What's even more sigh-inducing than all these new revelations -- which are being compared to 2013's shocking Edward Snowden leaks involving the National Security Agency's mass surveillance programs -- is how shoulder-shrug-emoji everyone is about it.
The truth is that even though CNET and CBS haven't so far confirmed the authenticity of the WikiLeaks documents, and the CIA isn't supposed to spy on us domestically, these disclosures are a kind of confirmation of things hackers have been telling us for years.
"We know we have a spy agency," said Dan Petro, an associate at security research firm Biship Fox.
Even the CIA basically said, "Yeah, so what?"
"It is the CIA's job to be innovative, cutting edge, and the first line of defense in protecting this country from enemies abroad," Jonathan Liu, a CIA spokesman, said in an emailed statement. "America deserves nothing less."
A decade ago, talk of this type of spying was relegated to conspiracy theorists and the "tinfoil hat" crowd. (Here's a handy video showing how to make one, if you'd like.) Now it's just part of everyday life.
And just like the people in "1984," it turns out there isn't much we can do about all this, aside from convincing government to change.
Though Microsoft, Google and Apple say making sure your software is up to date should keep you safe, it's hard not to feel like maybe the only true answer would be to just ditch our tech once and for all.
OK, I know: A tech news and reviews site telling you to ditch tech is pretty ironic. But these are the times we live in. Big Brother is watching. No amount of how-to-ing is going to solve this one.
So what now?
The one answer we know will work is to go low tech, and get your devices off the internet.
The LG TV I bought in 2010 that doesn't have any apps or a connection to the internet? I'm holding onto it for longer than I expected now.
If you're worried about your exotic Netflix, HBO Go and Hulu movie watching habits getting into the wrong hands, there's always VHS. And thanks to the Video Privacy Protection Act, if you can find a video store still renting tapes, you'll be (mostly) safe.
But move quick, because the last VCR maker stopped production last year.
Oh, and you can always ditch that Amazon Kindle and Apple iPad, too. It turns out "1984" is still in print, on dead-tree paper and everything. You can even buy it with cash from your local bookstore so there won't be a record in your credit card statement.
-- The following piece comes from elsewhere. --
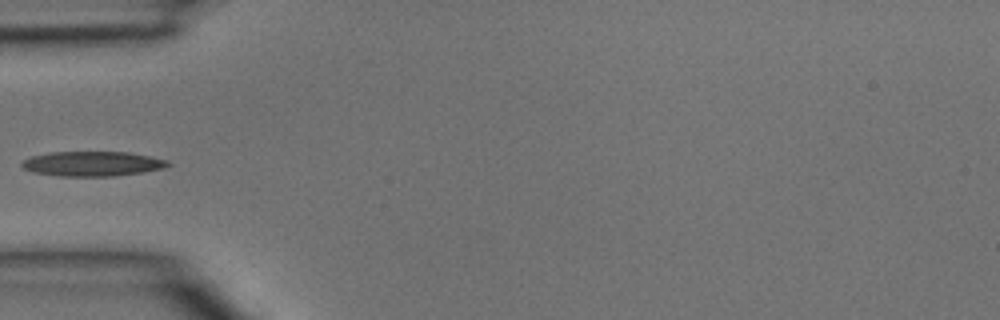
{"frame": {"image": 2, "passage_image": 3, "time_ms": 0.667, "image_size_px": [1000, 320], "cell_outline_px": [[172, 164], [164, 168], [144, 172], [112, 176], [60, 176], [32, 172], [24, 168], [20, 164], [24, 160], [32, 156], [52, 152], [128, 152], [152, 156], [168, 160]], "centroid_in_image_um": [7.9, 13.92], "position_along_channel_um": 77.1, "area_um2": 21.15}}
In Orwell's novel, the protagonists, Winston and Julia, rent a room without a telescreen to conduct their affair. But they get caught by the Thought Police anyway because their landlord, in a twist, turns out to be an agent in a sting operation to catch thought criminals.
Sadly, there's not much lower-tech you can go with people. Maybe move to a desert island?
CNET's Laura Hautala and Alfred Ng contributed to this report.